Auch Professorin Schilcher überraschten die Pisa-Ergebnisse nicht, doch das Grundproblem sei geblieben: "Wir versuchen in der Grundschule noch aufzufangen, dass die Schwachen nicht irgendwann abgehängt werden." Denn vom normalen Unterricht profitieren vor allem starke Schüler. Die Schwachen mitzunehmen, könne durch gute Diagnostik und gezielte Förderung gelingen. Das nennt Schilcher "gesellschaftliche Verantwortung", auch wenn Schulen die Folgen für die Sprachentwicklung nicht ausgleichen könnten, wenn Eltern nie vorlesen und ihre Kinder nie zum Lesen ermuntern.

Filby orientiert sich an Methoden, deren Wirksamkeit erwiesen ist. Das Projekt beginnt mit Zweitklässlern und läuft bis zur vierten Klasse. Erster Schritt: Lesen durch Hören. Lehrer wählen eines von vier vorgeschlagenen Kinderbüchern aus, je nach Lese-Niveau der Klasse. Professionelle Sprecherinnen haben diese literarischen Texte in drei Geschwindigkeiten eingelesen. Die Schüler sollen jeden Tag lesen üben, dabei hören sie die Audio-Datei und sprechen halblaut mit. Erst mit 80 Wörtern pro Minute, dann mit 100 oder 120, der üblichen Sprechgeschwindigkeit im Radio. "Die Kinder sollen einen Sichtwortschatz entwickeln, nach zwei, drei Durchgängen haben sie sich bestimmte Wörter eingeprägt und können flotter lesen", sagt Schilcher.

Zum Halbjahr folgen Sachtexte, die Schilchers Didaktik-Kollegen eigens geschrieben haben. Die Leseförderung verlagert sich so auch in den Mathe- und Sachunterricht. Die Texte befassen sich damit, ob Tiere Zähne putzen müssen oder wie lange Bienen für ein Glas Honig brauchen. Nach Ablauf der sechs Wochen täglichen Lesens sollen Lehrer die Regensburger Sachtexte einsetzen, wenn es thematisch passt. Die Filby-Hefte mit Sachtexten würden sehr gut angenommen, sagt Schilcher. Sie entdeckte, dass viele Schulbücher und sogar Texte von Kinder-Internetseiten sprachlich oft zu komplex seien für jüngere Schüler.

In der dritten Klasse lernen Mädchen und Buben dann Strategien, um sich Texte zu erschließen. In der vierten Klasse sollen sie sich Leseziele setzen und am Ende einer Woche reflektieren. Langfristig sollen Lehrer die Schüler diagnostizieren und die passenden Filby-Fördertexte einsetzen.

Ein finales Fazit möchte Anita Schilcher nicht abgeben, die Auswertung laufe noch.

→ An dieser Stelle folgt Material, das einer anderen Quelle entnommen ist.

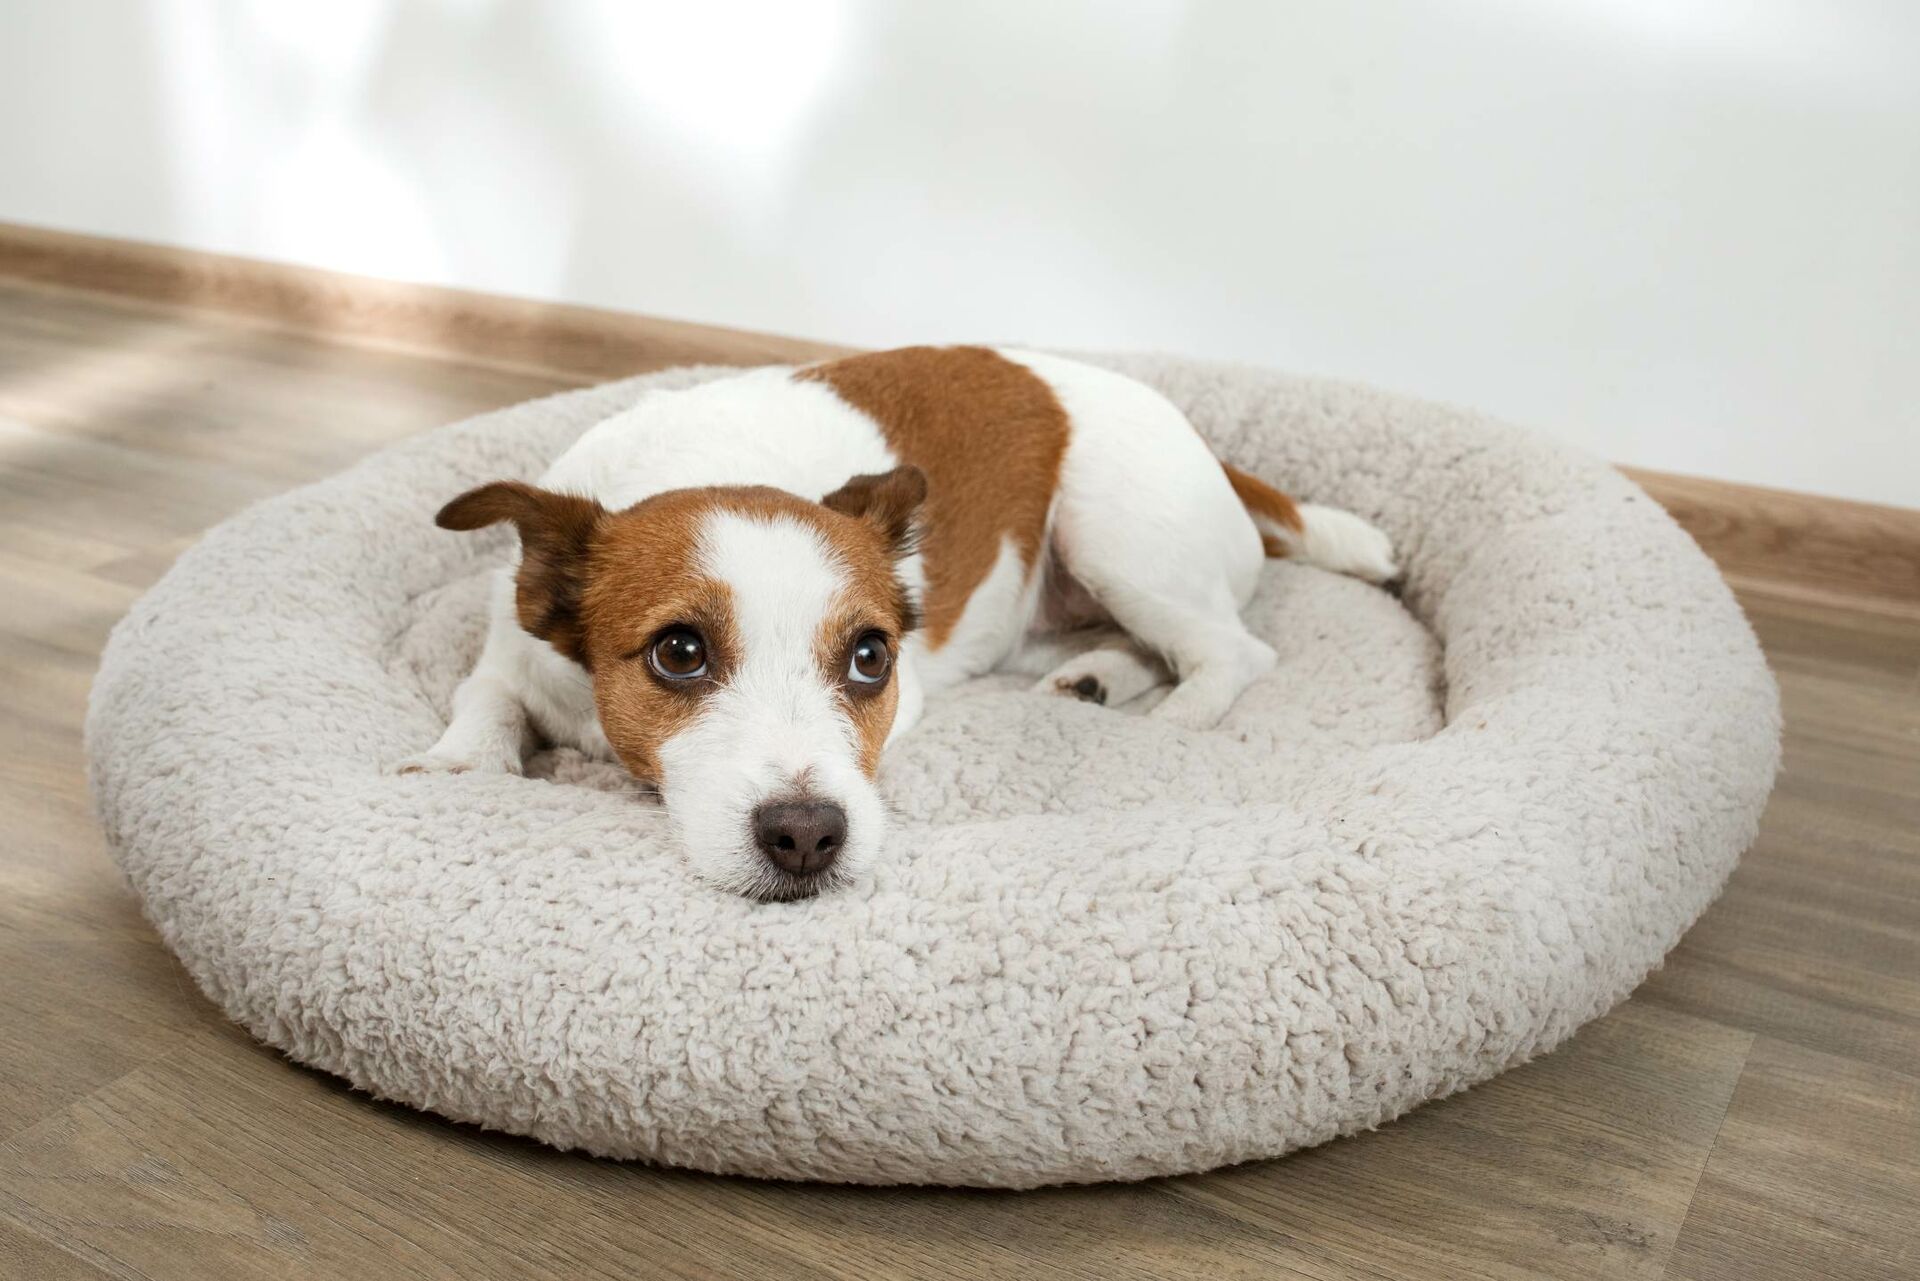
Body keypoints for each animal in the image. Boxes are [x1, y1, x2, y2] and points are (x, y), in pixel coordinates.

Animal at [401, 345, 1397, 898]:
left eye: (870, 656)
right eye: (679, 652)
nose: (808, 835)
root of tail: (1216, 458)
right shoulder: (512, 656)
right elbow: (485, 697)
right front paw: (459, 760)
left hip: (1116, 533)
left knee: (1232, 649)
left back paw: (1176, 717)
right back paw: (1097, 677)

Sie untersucht die Entwicklung von 10 000 Kindern genauer. "Wir können in der Tendenz sagen, dass die Schüler profitieren, und am stärksten profitieren die Schwachen", sagt sie. Ihre Hoffnung sei, mit Filby die Zahl der ganz schwachen Leser zu reduzieren. Im Ministerium denke die Fachabteilung schon über eine Ausweitung des Projekts in höhere Klassen nach. Hört man sich bei teilnehmenden Grundschulen um, bricht ebenfalls rasch die Euphorie durch. Die Grundschule Mindelheim etwa setzt Filby schon beim nächsten Zweitklass-Jahrgang ein, obwohl diese Kinder nicht mehr Teil des Projekts sind. "Wir wollen es in der Schulentwicklung behalten, weil Filby effektiv ist", sagt Konrektorin Sabine Gruber. Zwar erfinde Filby "das Rad nicht neu", aber der Fokus auf das tägliche Lesen sei sehr wertvoll. Auch in Mindelheim seien bereits Fortschritte erkennbar, gerade bei langsamen Lesern.